3. Está em causa a graduação do crédito reclamado pela recorrente, que, em seu entender, deve ser graduado em 2º lugar.
Vejamos então.
Na parte dispositiva da sentença, o Mm. Juiz a quo decidiu a graduação dos créditos do seguinte modo:
1º. Crédito exequendo;
2°. Crédito reclamado pela Fazenda Nacional, no montante de € 332,50, relativo a contribuição autárquica e respectivos juros vencidos e vincendos até à data da venda;
3°. Crédito reclamado pela "A…";
4°. Crédito reclamado pela Fazenda Nacional, no montante de € 8.782,20, de que é titular a Segurança Social e respectivos juros vencidos e vincendos até à data da venda.
A questão dos autos é, apenas, a de saber se o crédito da recorrente deve, ou não, ser graduado à frente dos créditos exequendos.
Aquele, no montante de € 27.433,88, acrescido de mora e despesas judiciais – cfr. ponto 9 do probatório -, está garantidos por hipoteca, registada em 1 de Setembro de 1993, sobre a fracção autónoma C do prédio urbano inscrito na matriz predial urbana da freguesia da Encarnação, sob o artigo 2640, e descrito na Conservatória do Registo Predial de Mafra sob o número 1172, da freguesia da Encarnação – cfr. ponto 1 do probatório -, correspondente ao “Rés-do-chão direito, para estabelecimento comercial, com um compartimento amplo e dois sanitários, possuindo também um logradouro com a superfície de 54 metros quadrados. É ainda do uso exclusivo desta fracção um pequeno terraço coberto, existente no lado sul do prédio” – cfr. a descrição da fracção a fls. 11 do processo de execução fiscal n.º 1546-95/100957.5.
Estes, exigidos no mesmo processo de execução fiscal instaurado pela Fazenda Nacional no Serviço de Finanças de Mafra, contra B…, por dívidas de contribuição autárquica, relativa aos anos de 1992 a 1994, e custas processuais, no montante global de € 12.969,54 – cfr. primeiro parágrafo da sentença ora em crise, a fls. 63 dos autos.

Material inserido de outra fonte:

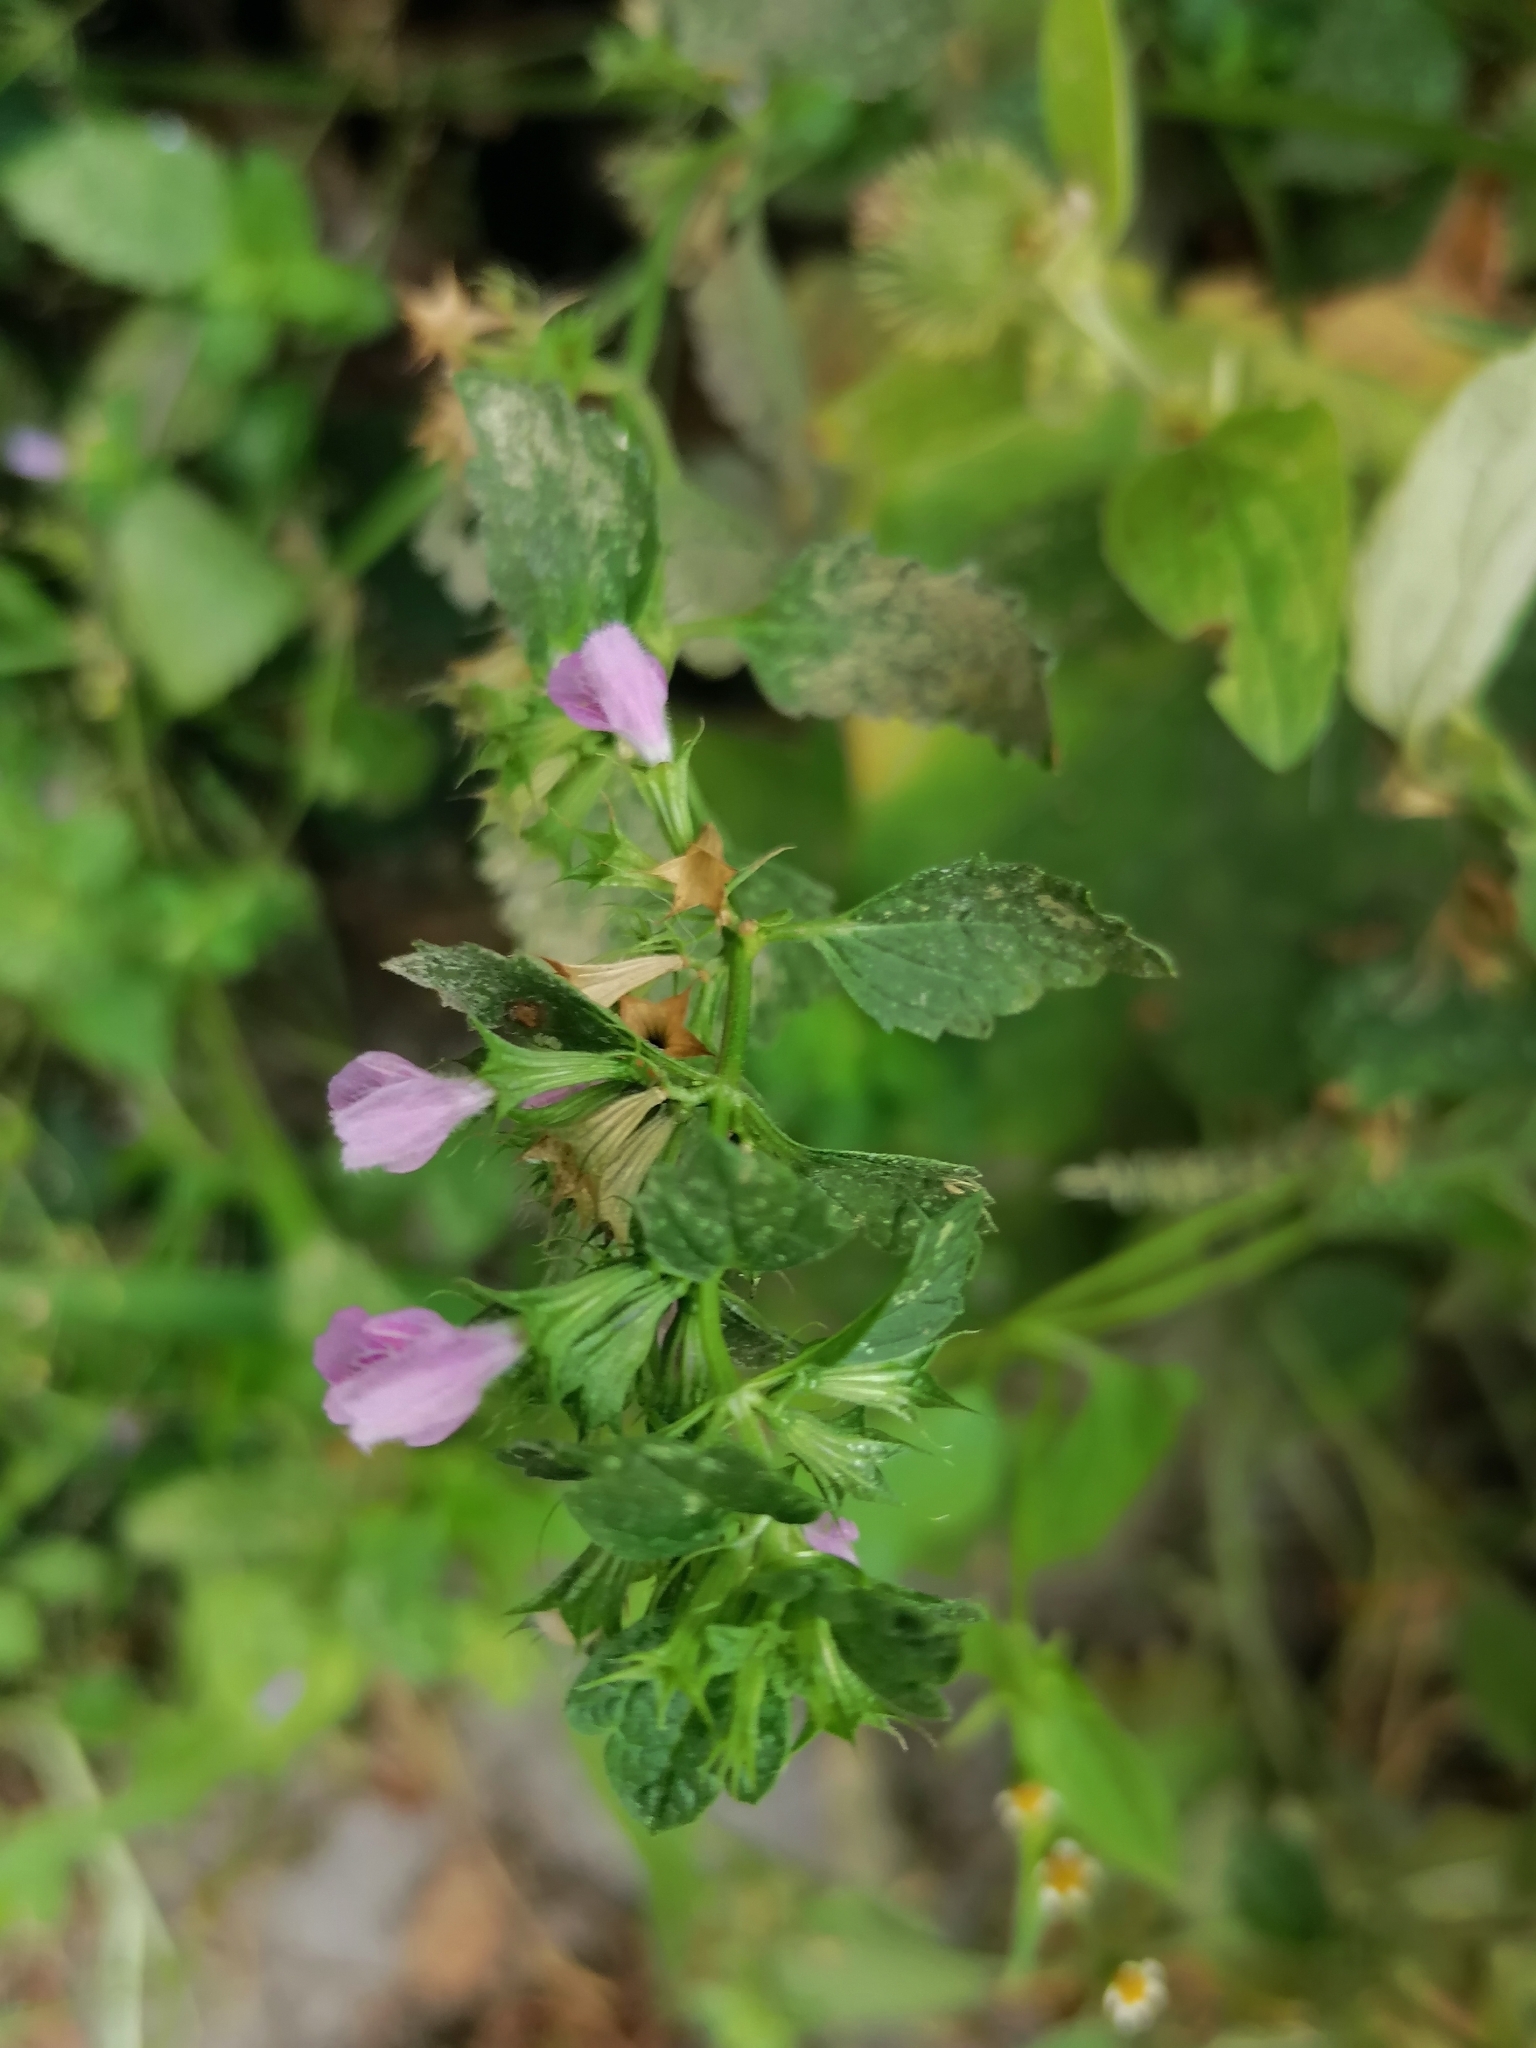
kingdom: Plantae
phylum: Tracheophyta
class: Magnoliopsida
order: Lamiales
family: Lamiaceae
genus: Ballota
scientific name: Ballota nigra
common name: Black horehound
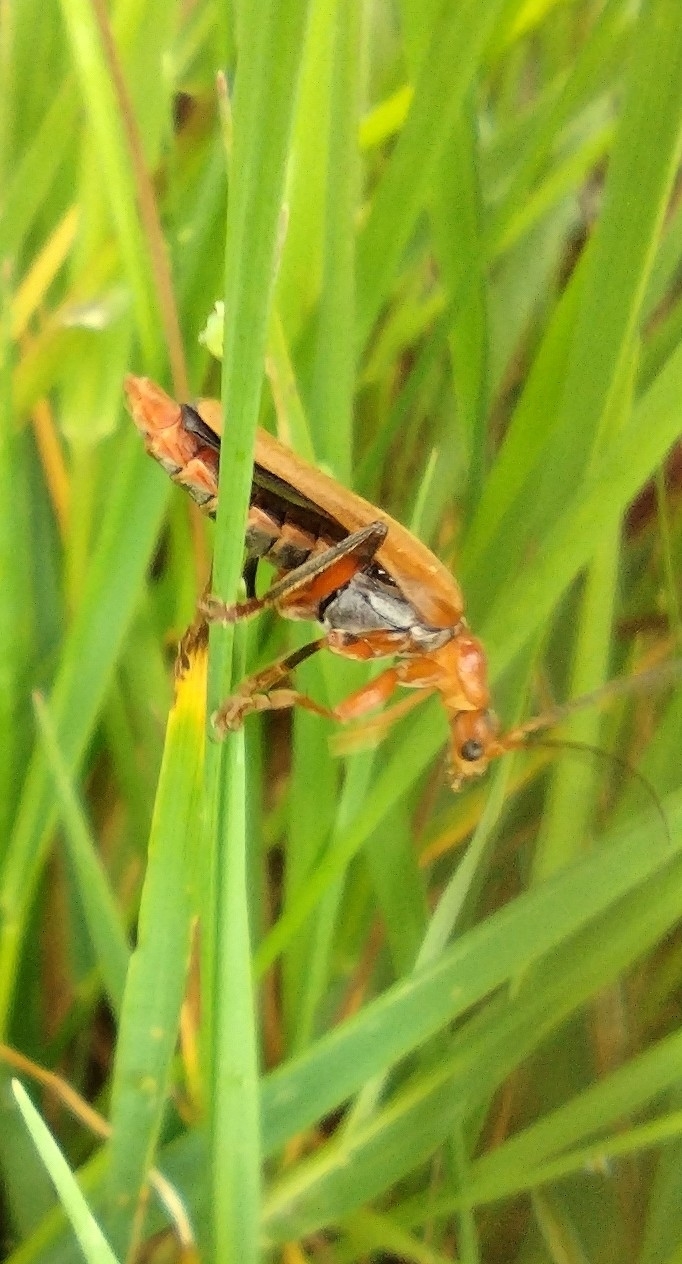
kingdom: Animalia
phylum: Arthropoda
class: Insecta
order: Coleoptera
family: Cantharidae
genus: Cantharis
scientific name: Cantharis livida
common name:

Tais créditos estão garantidos, como resulta do ponto 3 do probatório, pelas penhoras efectuadas em 30 de Junho de 1998, e registadas a 25 de Agosto do mesmo ano, de ¼ das fracções autónomas A, C, D, E, F, G e H do dito prédio urbano inscrito na matriz predial urbana da freguesia da Encarnação, sob o artigo 2640, e descrito na Conservatória do Registo Predial de Mafra sob o número 1172, da freguesia da Encarnação. (Na certidão de teor das descrições e de todas as inscrições em vigor, a fls. 17 e seguintes do apenso do processo executivo citado, vê-se que cada uma das penhoras garante a quantia exequenda de Esc. 2.600.160$00 (os ditos € 12.969,54), sendo exequente a Fazenda Nacional e executada B….)
Sendo que estas dívidas de contribuição autárquica foram inscritas para cobrança antes de 1996 – cfr. as certidões de relaxe presentes nos processos executivos apensos: ao dito processo n.º 1546-95/100957.5, relativo a contribuição autárquica de 1992, corresponde a certidão n.º 51429/95, sendo o ano de cobrança 1993; ao processo n.º 1546-96/101903.1 corresponde a certidão n.º 189905/96, relativa à contribuição autárquica de 1993, inscrita para cobrança em 1994; e ao processo n.º 1546-96/101595.8, correspondem as certidões n.º 61160/96 e 61161/96, relativas à contribuição autárquica de 1994, inscritas para cobrança em 1994.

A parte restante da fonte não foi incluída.